July 8th, 2008 at 02:13 am

Unfortunately, cash crises happen more than they should; let's face it, once is too much. The best thing to do in a cash crisis is to act without delay. The very first thing you need to do is get down to business and draw up a credible plan of management. Don't wait until the creditors are pounding on your door. Schedule meetings with them before the money runs out completely. Then you can help them focus on what they will get, rather than what they will miss out on.

Get help from an accountant and draw up a plan to show your creditors what you are going to do about your cash crisis. While the assessment should be realistic, you don't want it to be so gloomy that investors and creditors panic and refuse to supply the goods you need.

At the same time, never promise something that you won't be able to deliver. If things are bad now, they are not likely to improve any time soon - at least not without hard work. But if you promise stuff that you can't and don't deliver on, then you will destroy that bit of hope and trust that is left. If you can still make a small payment on bills that you owe, it demonstrates good faith on your part and makes creditors feel you can be trusted.

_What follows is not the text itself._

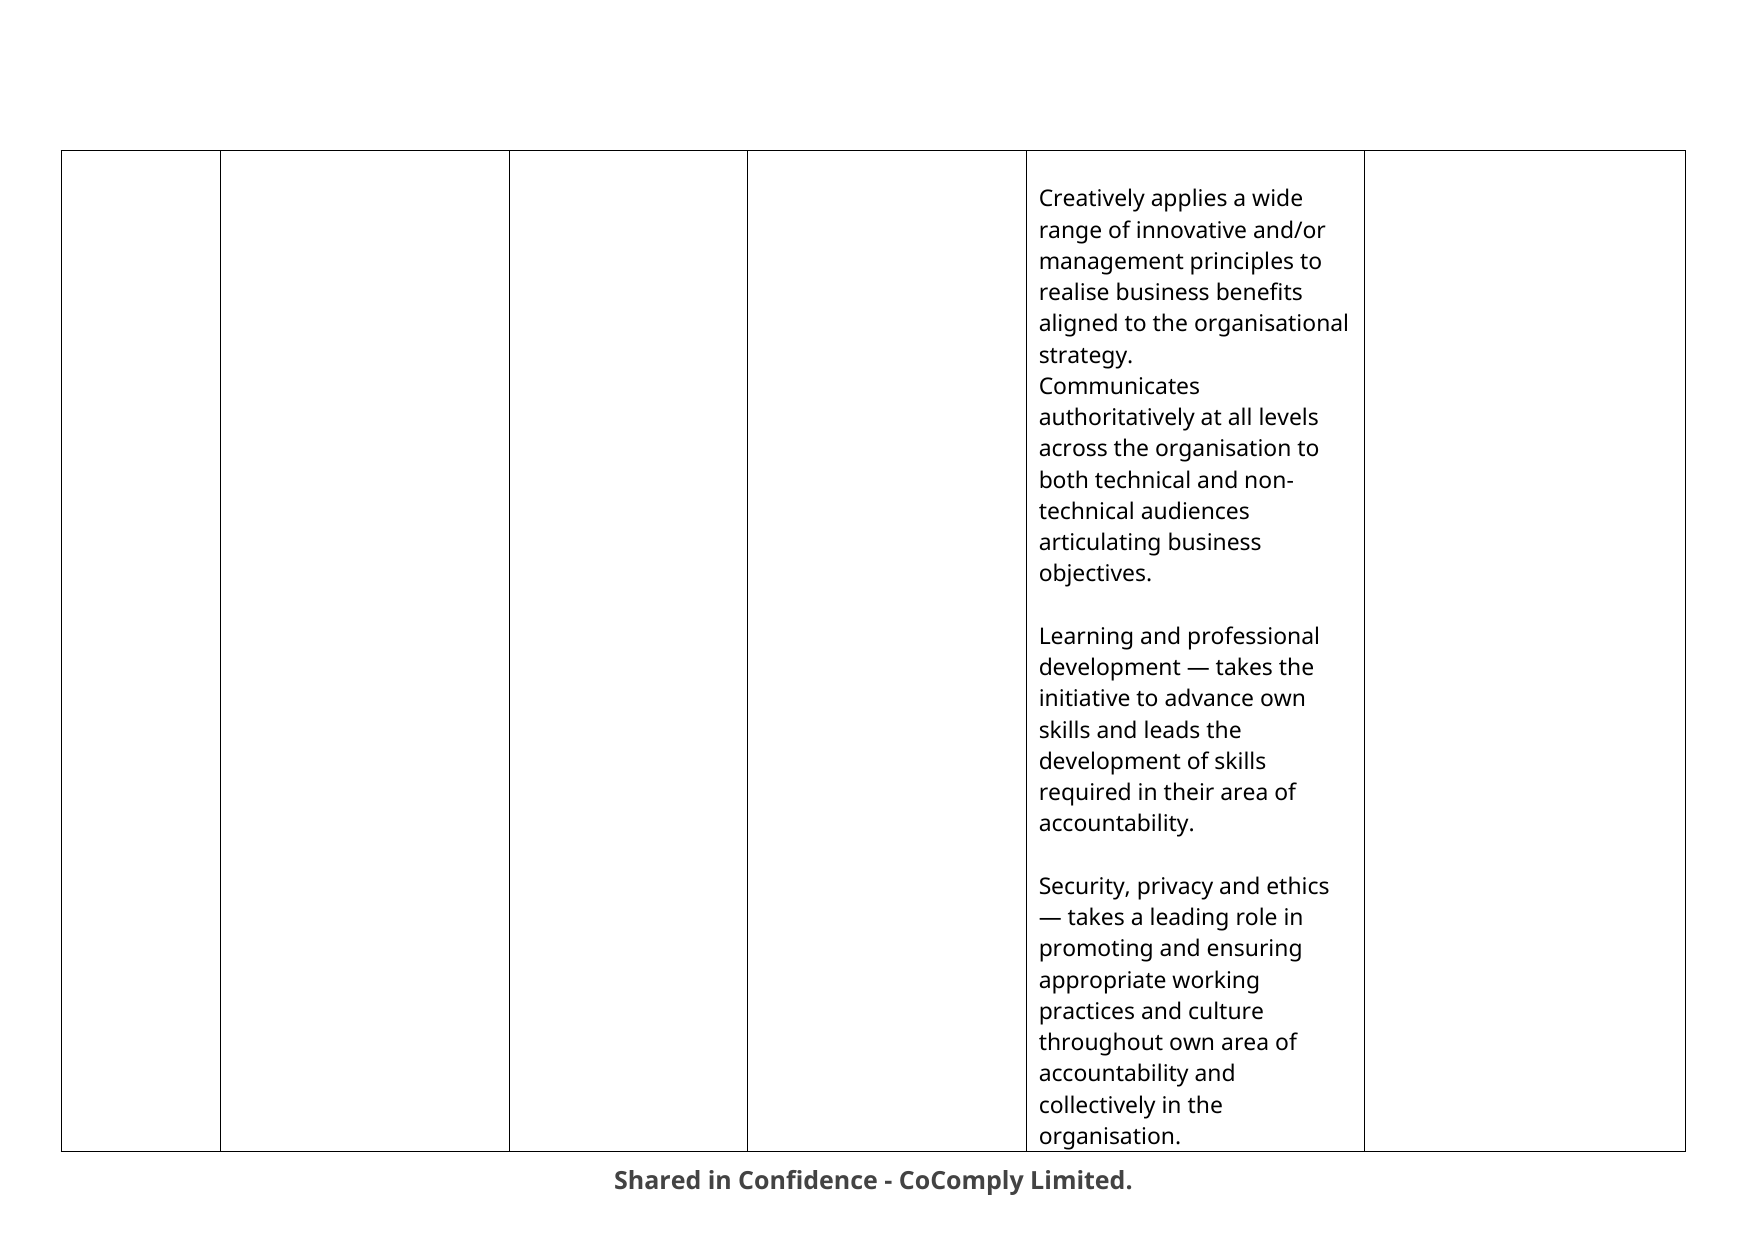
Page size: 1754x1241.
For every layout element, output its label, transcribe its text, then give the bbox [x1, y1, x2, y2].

Once you have the meetings set up, behave in an appropriate manner. If you go in biting your nails and looking harassed, it won't exactly inspire confidence. But if you tell them straight out what the problem is and then present a reasonable plan to fix it, then that will be more likely to inspire trust. While you do need to be honest, it's not necessary to reveal absolutely everything - especially if that would prevent your suppliers from dealing with you again. Balance is the key; the problems of the present must be balanced with the hope for the future. In this way you will be able to manage your cash crisis and hopefully, learn from it for the future.